Commercial Fishing: How Fish Get From the High Seas to Your Supermarket

   
  The thin mesh of the net slices into the flesh of many fish, causing blood loss and strangling them in the water or in the net as it is dragged aboard.  

Gill Nets

Gill nets hang like massive curtains in the oceans, drifting with the currents. Ranging from 200 feet to more than a mile in length, gill nets are weighted at the bottom and held upright by floats at the top, creating what some have deemed “walls of death.” Fish are unable to see the netting, and unless the mesh size is larger than the fish, they get stuck. When they try to back out, the netting catches them by their gills or fins, and many suffocate. Others struggle so desperately in the sharp mesh that they bleed to death.
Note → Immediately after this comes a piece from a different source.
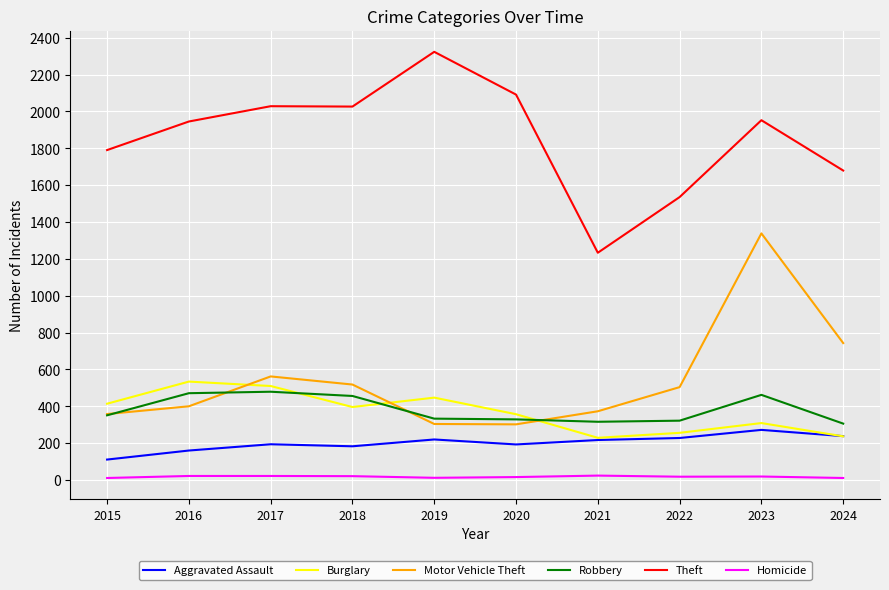

At which category is the sum across all series the highest?

2023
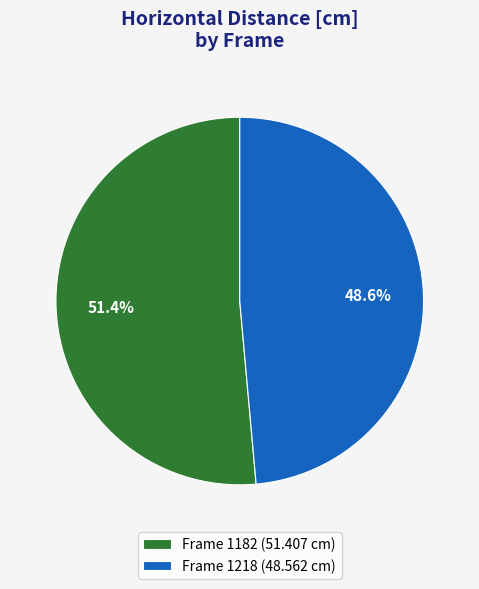

Rank the categories by value from highest to lowest.

Frame 1182 (51.407 cm), Frame 1218 (48.562 cm)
Because gill nets are set and then left unmonitored, trapped fish may suffer for days. Many bleed to death before the ship returns to take them out of the ocean. Those who make it to the deck alive are ripped out of the net by hand. Fish who were caught deep in the ocean suffer from decompression, and the extreme change in pressure can cause their stomachs to be forced out of their mouths. Some boats cut the gills of fish so that the animals will bleed to death before being thrown onto piles of chopped ice; others toss live fish directly into the freezer compartment, where they slowly freeze to death—a horribly cruel and painful death for cold-blooded animals, who can take a very long time to freeze or suffocate to death.